Sunday, June 18, 2006

Day at the Races

Dave, the hero who saves all the Greyhounds in AZ, NM, and TX, called Friday afternoon.

"I have an emergency," he said.

"What's up?"

"I just got a call from the track vet." The track is a Greyhound park, where many of the hounds come from. "They're about to put one down--his racing weight was 72 pounds, and right now he weighs 48. I'm in Texas--can you go get him? The deadline's six o'clock."
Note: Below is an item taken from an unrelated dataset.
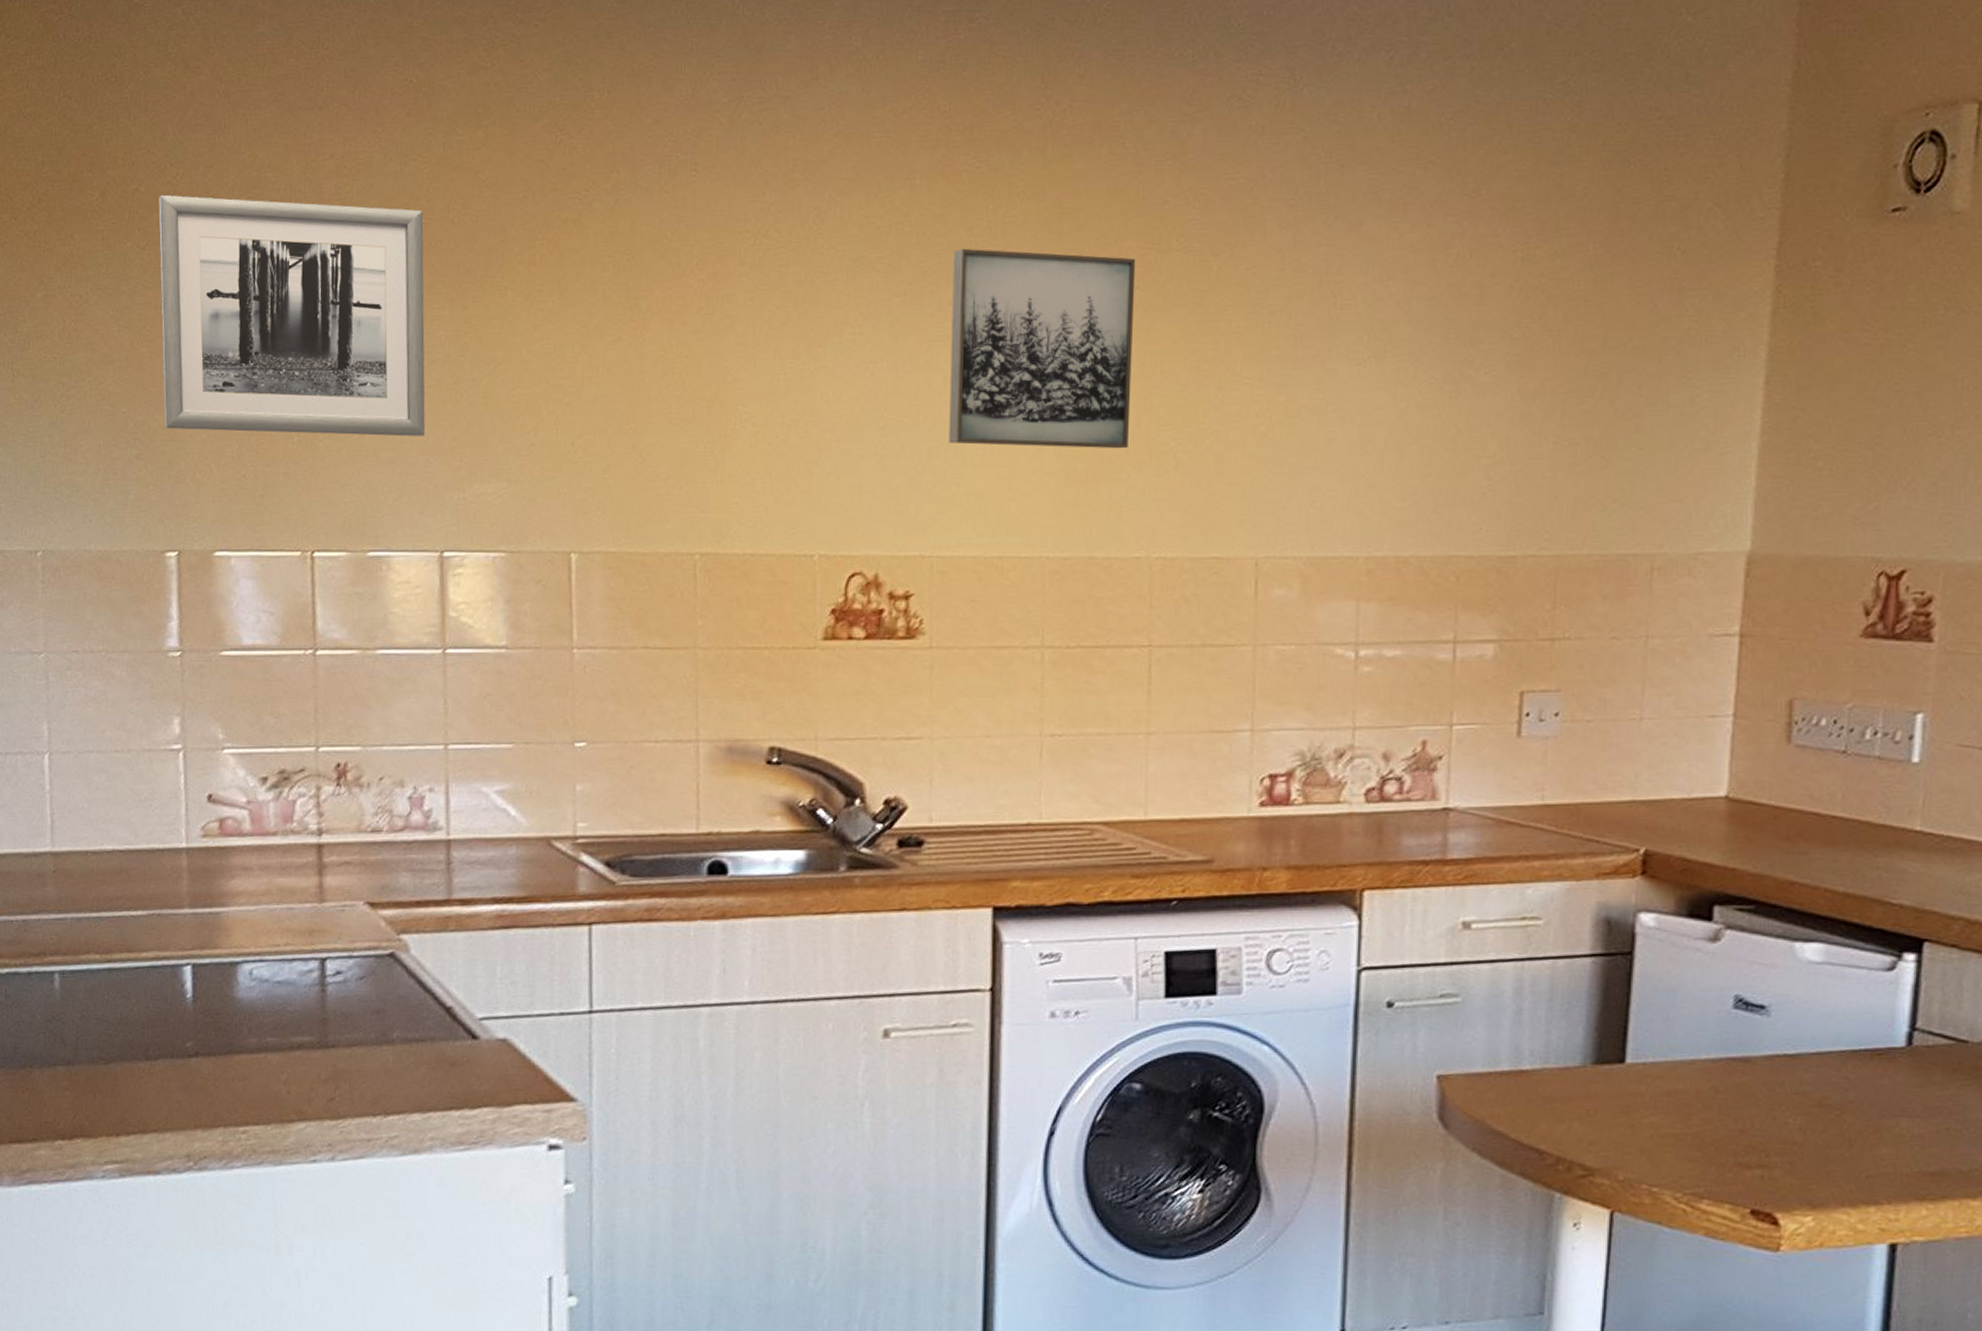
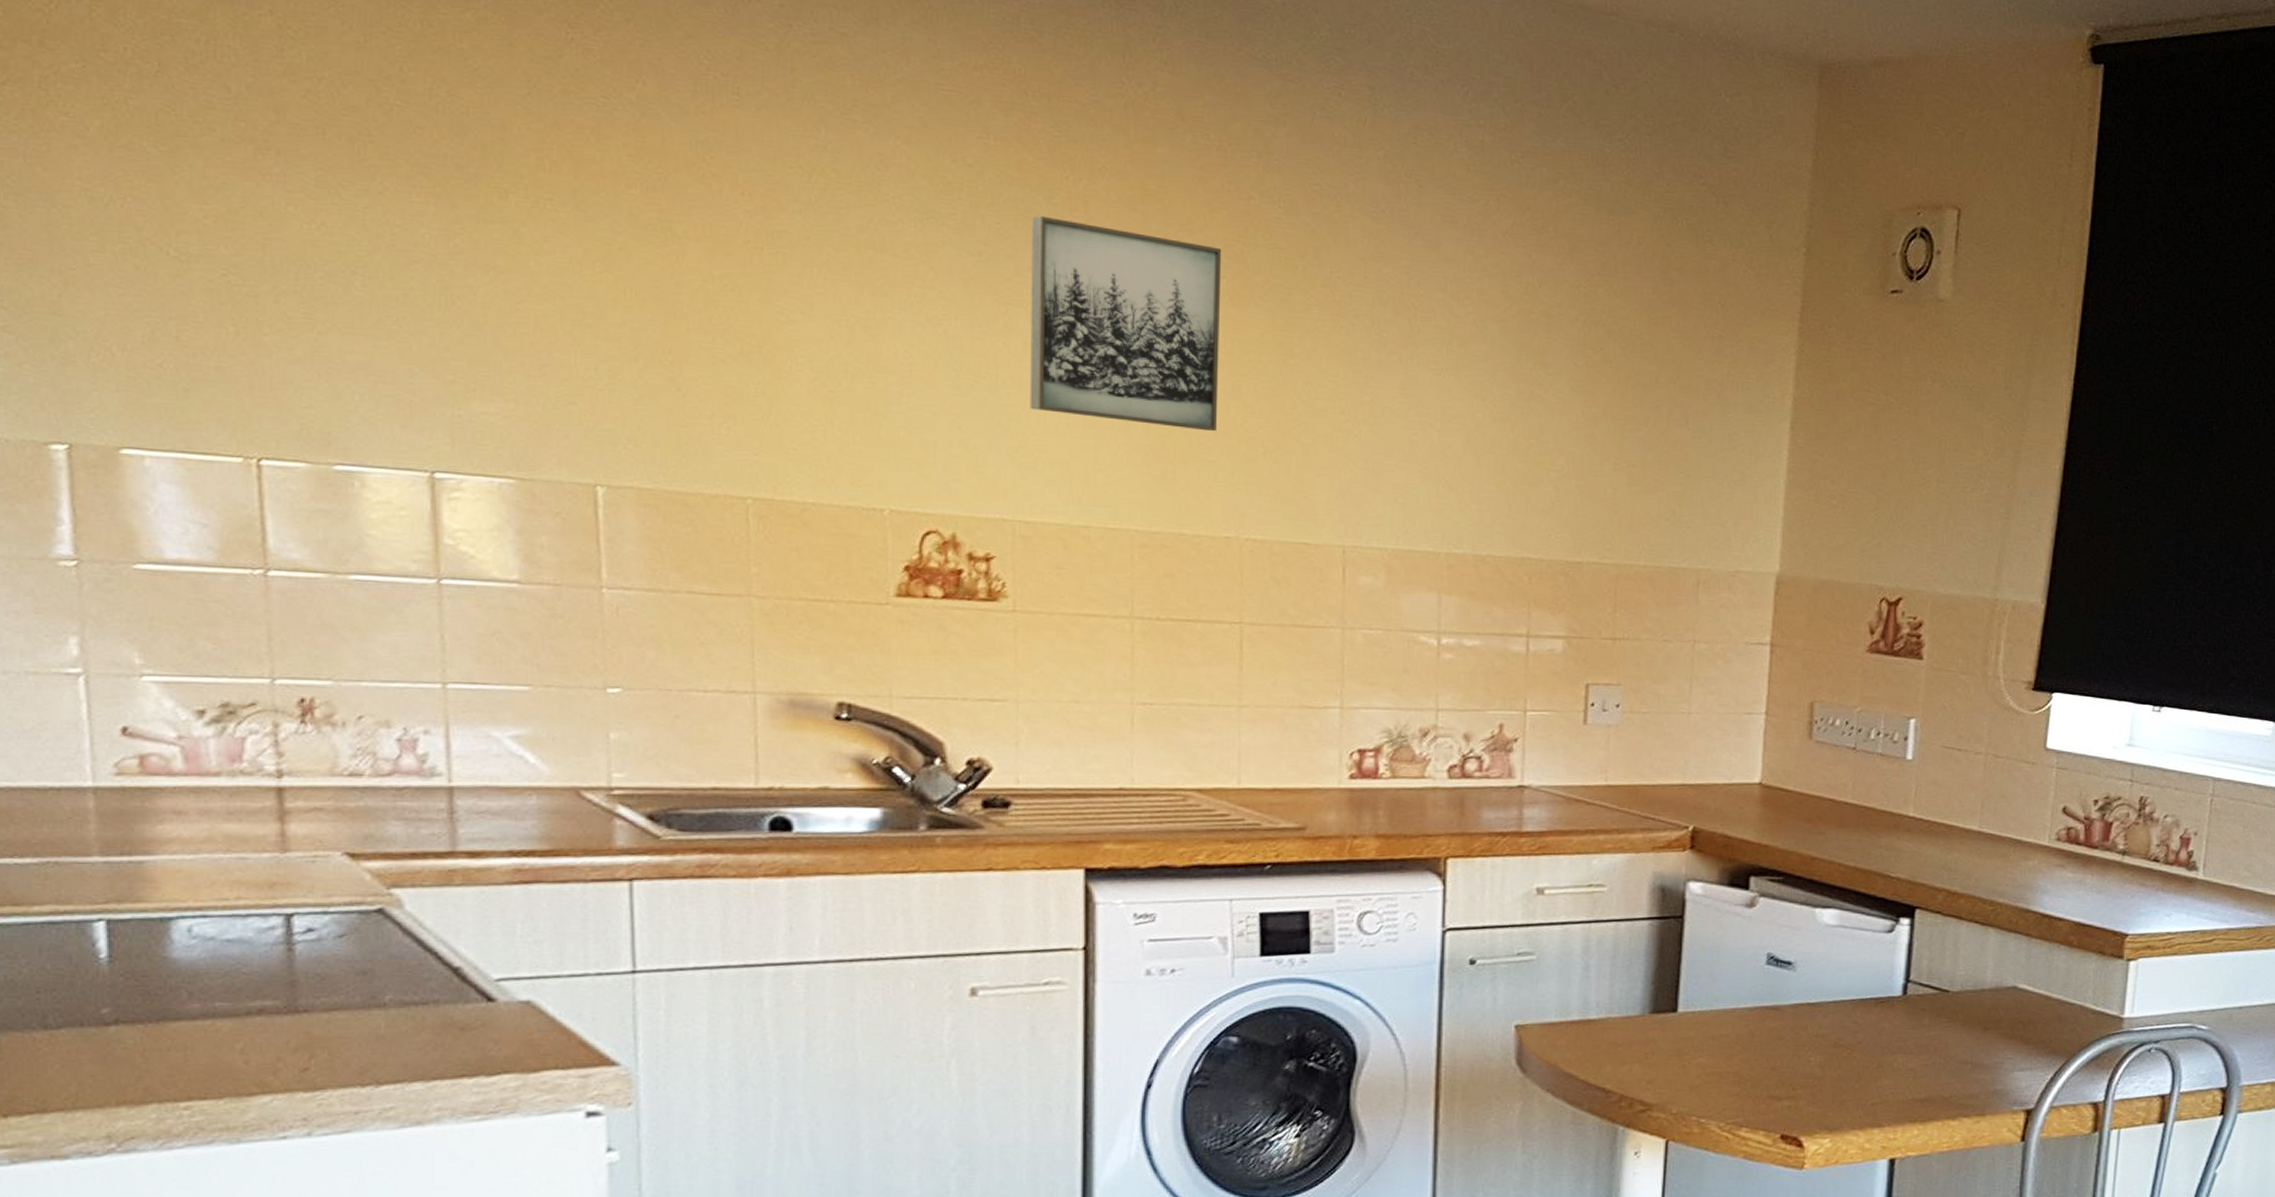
wall art: present [159,194,425,437] -> none [24,23,406,343]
It was four, and the track was at least an hour away. "I'm on my way," I said. I was at home, just got back from the gym (I've been such a good girl), and the prospect of striding into the Greyhound Park and rescuing an emaciated pooch sounded like just the right way to spend my Friday evening.

I arrived at 5:30. The track had gotten into some bad meat, and over thirty dogs were sick. I cannot describe the smell--it rivals only some of the crap I saw in Iraq for shock value.

And this one, named Braveheart, is what I found:

If you've ever considered whiling away an afternoon at the local Greyhound park, just stare at this picture a minute or two.

He's been sick, the guy says, then he got that bad meat, and he's just not getting any better.

Moonpie, my big Greyhound, weighs 70 pounds. Look at the difference:

Sorry for the crap camera-phone pics, but the real camera is out of batteries.

This other dog's racing weight (generally the lightest you can safely get the dog) was 72, and Moonpie's couch potato weight is 70...so this is a big Greyhound. And he weighs 48 pounds. So needless to say, every time I think about it, I'm feeding him hotdogs, cooked hamburger meat, rice, eggs, nutrition shakes, medication, canned dog food...he probably doesn't know what the hell is going on. He's scared of the doggie door, so I have to take him outside every hour or so, he still trembles, and he's extremely timid.

But I'm already seeing that look, the same one my other foster dog had, the one who also just came off the track. He's loving it. I lifted him onto the couch last night (no amount of coaxing could get him to jump up there), and he sat there, still as a graveyard, staring at me, clearly confused. Then he fell asleep, and woke up, looked around the room, shifted his bony frame on the cushions, and let out a big sigh. This is the life.

The only reason I haven't already decided to keep him, is that I'm going to law school next year...if I have two big dogs and two cats, I might as well accept the fact that I will have to buy a house. Finding a rental with a fenced backyard that will allow my menagerie might be challenging, not to mention expensive. I might have to buy something very cheap, not as nice as I'm used to, so that I can avoid roommates and keep all the accumulated strays and gypsies in their accustomed level of comfort.

I may end up keeping him anyway. He's a very sweet dog, and Moonpie loves him. If I do keep him, he will be RC Cola, so that the two of them together pay homage to the classic Southern Scooby Snack. It's weird, but their coloring works for their respective namesake--Moonpie looks like a vanilla moonpie, RC Cola has all the colors of a tall cool glass.

I'll probably keep him. It's almost like it was meant to be.